I gave her a nudge when I first rose and was greeted with a sleepy grunt. I noticed, to my disgust, that she looked as perfect as she did before she went to bed. Her long, dark hair was draped elegantly over the pillow, every strand laid perfectly next to its neighbour in a smooth sheet of velvet, and her central parting still as straight as a die. Why can I never wake up like that? Why do I always look like I've been dragged through a hedge backwards?
Anyway, I showered and cleaned my teeth before the second nudge, which got no better response, so I dried my hair and donned a uniform before the third and final nudge. By this time, I'd left it as long as I could. If I delayed any longer, I was going to be late too and I wasn't prepared to risk that; not on my first day back at the Academy.
Lizzy groaned loudly.
"Leave me alone," she grumbled.
"You're going to be late."
"I'm always late because I don't do morning lessons."
"Don't be daft. We all do morning lessons, and you'll never graduate if you skip them."
"I don't care. Leave me alone," and she turned over, burying her head deep under the bedclothes.
"No, Lizzy! Come on!" and I pulled the covers back.

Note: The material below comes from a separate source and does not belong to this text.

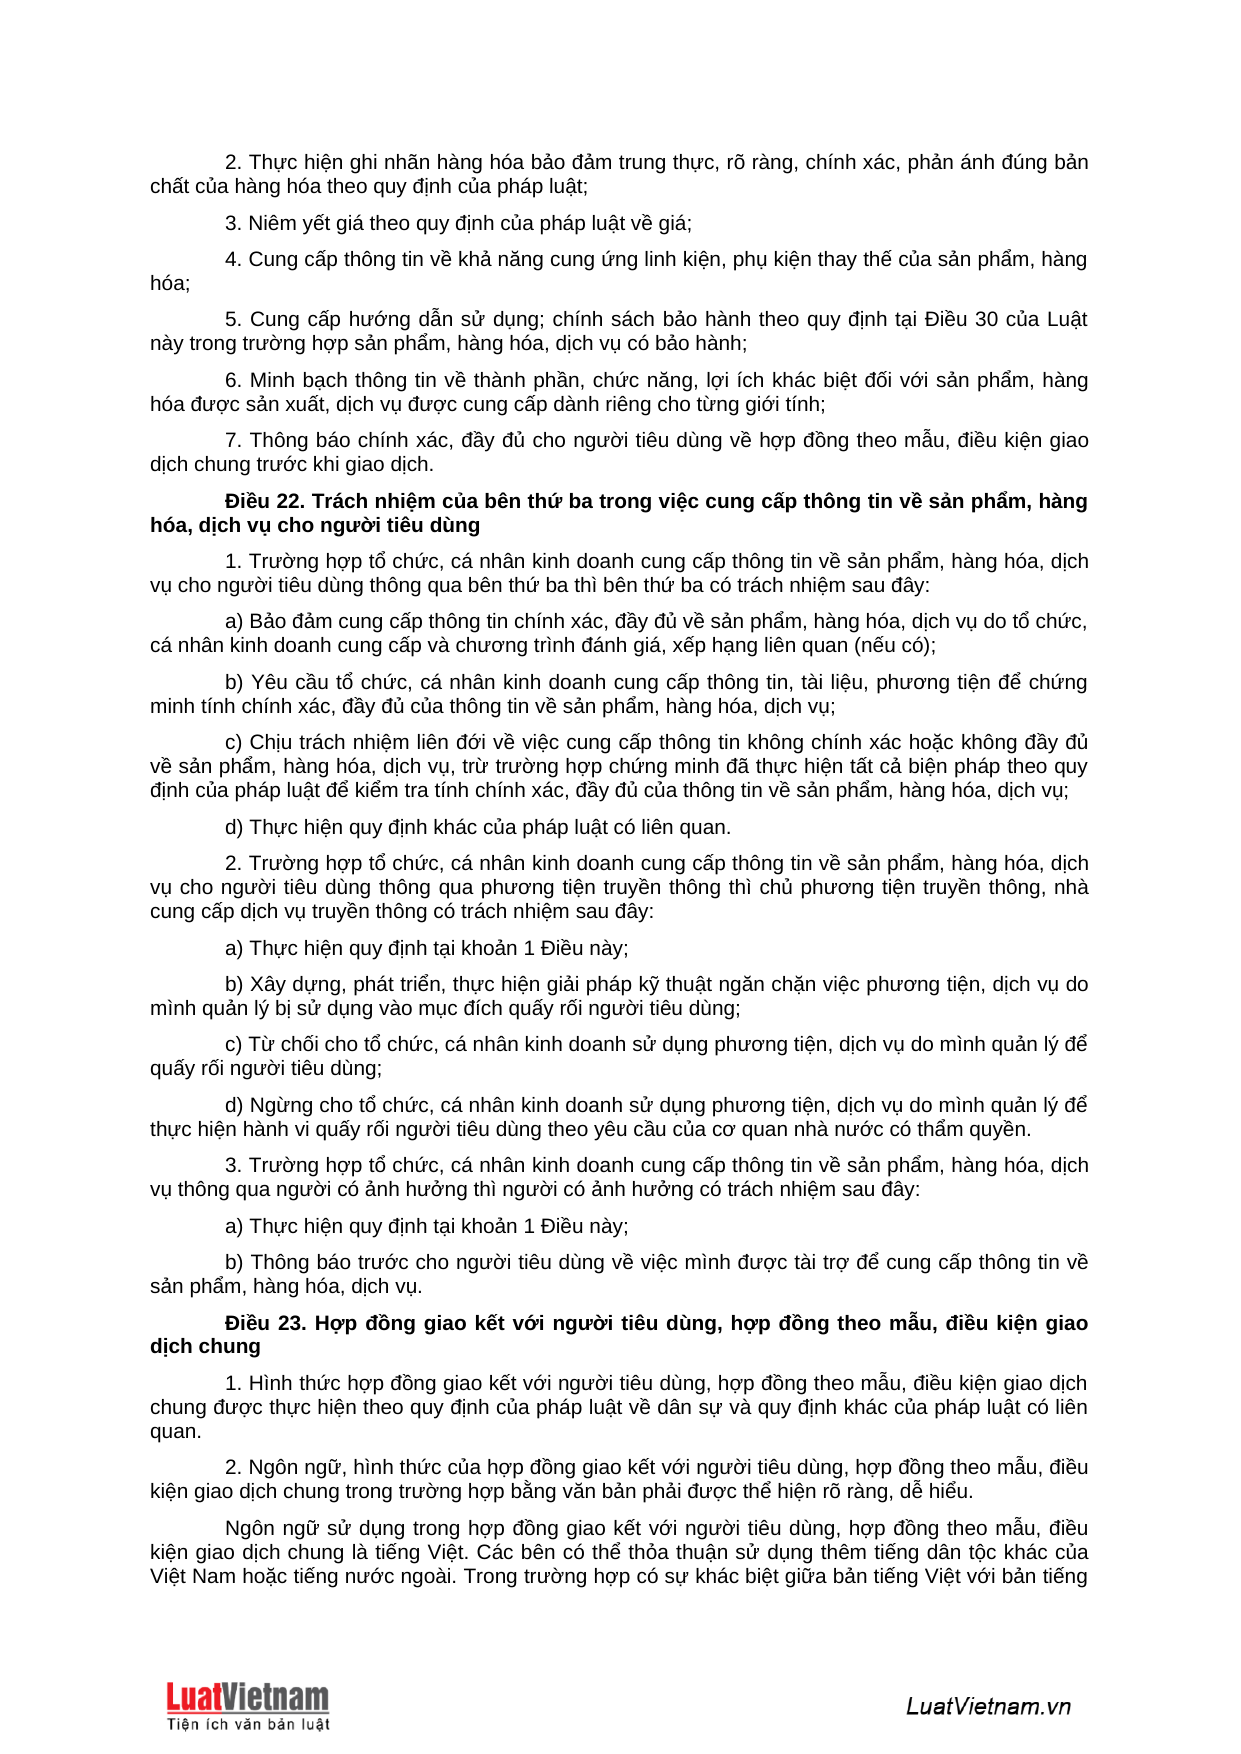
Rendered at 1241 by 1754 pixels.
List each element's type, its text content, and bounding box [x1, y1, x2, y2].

She sat up rudely and growled at me, "And this is just what they want! Just go away and leave me alone," she said, snatching the covers back from me and throwing herself back under the covers.
"They? Who are they?" I asked, but Lizzy’s response was to bury her head further under the pillow, finally ruffling her silky hair.
"I said, who are they?" more loudly.
"Argh!" she bellowed angrily and sat up again to glare at me. "Later! I'll tell you later! But you need to sort yourself out and get out of here. Forget about me!" and with that she tunnelled back, ever deeper, under the bedclothes. I stared at the bump buried deep in the warmth and comfort of the blankets for a moment and then resolved that I had done all that I could. Lizzy was not my responsibility so I collected my things for the morning's lessons and left.
I was doing well for time though, so could afford to grab a coffee in the cafeteria before my first lesson. I headed for the lift, organising my stuff on the way. The lift doors opened and I stepped in, but immediately, a feeling of déjà vue swept over me. I was staring at the chest of a huge Klingon warrior. I grinned.
"Let's be perfectly clear about this, Urtok. I am NOT challenging you to anything."
The Klingon let out a raucous laugh that filled the elevator.
"It is good to see you again, Jenny Terran!" he boomed.
I looked up into his warm, dark eyes, smiling back at him.
"It's good to see you too," and I genuinely was pleased to see him.
"Excellent! Then you'll be delighted to hear that I've saved you a place on my callisthenics class this evening!"
I screwed my face up. An extra class was the last thing I needed. One where I’d get beaten up, even less so.
"Aw! Thank you but—"
"No buts. It's not an option," he boomed, grinning from ear to ear.
I grinned back, pulled out my datapad and began to cheerily explain.
"On the contrary, it's clearly marked as an optional class on my timetable.”
His big hands reached over and pulled the pad from my hands. He bent down to me so that our noses nearly touched and whispered.
"My dear, it is NOT an option. If ever you were to combat a Klingon without the aid of Bairn's potions, you'd lose at the first blow. Now, what would that say about me, the great Urtok, who fell at your hand. You must learn to defend yourself if only to save my honour."
Urtok was smiling, but behind that smile I could see that he was deadly serious. Klingon honour had taken many a Klingon to an early grave. Maybe I should have been intimidated, but I knew Urtok so despite his tone, I merely smiled.
"Okay," I conceded, "but go easy on me. I'm just a flimsy Human after all."
A broad, satisfied smile spread across his face again that reached into his eyes.
"Excellent. I will make a warrior of you yet!"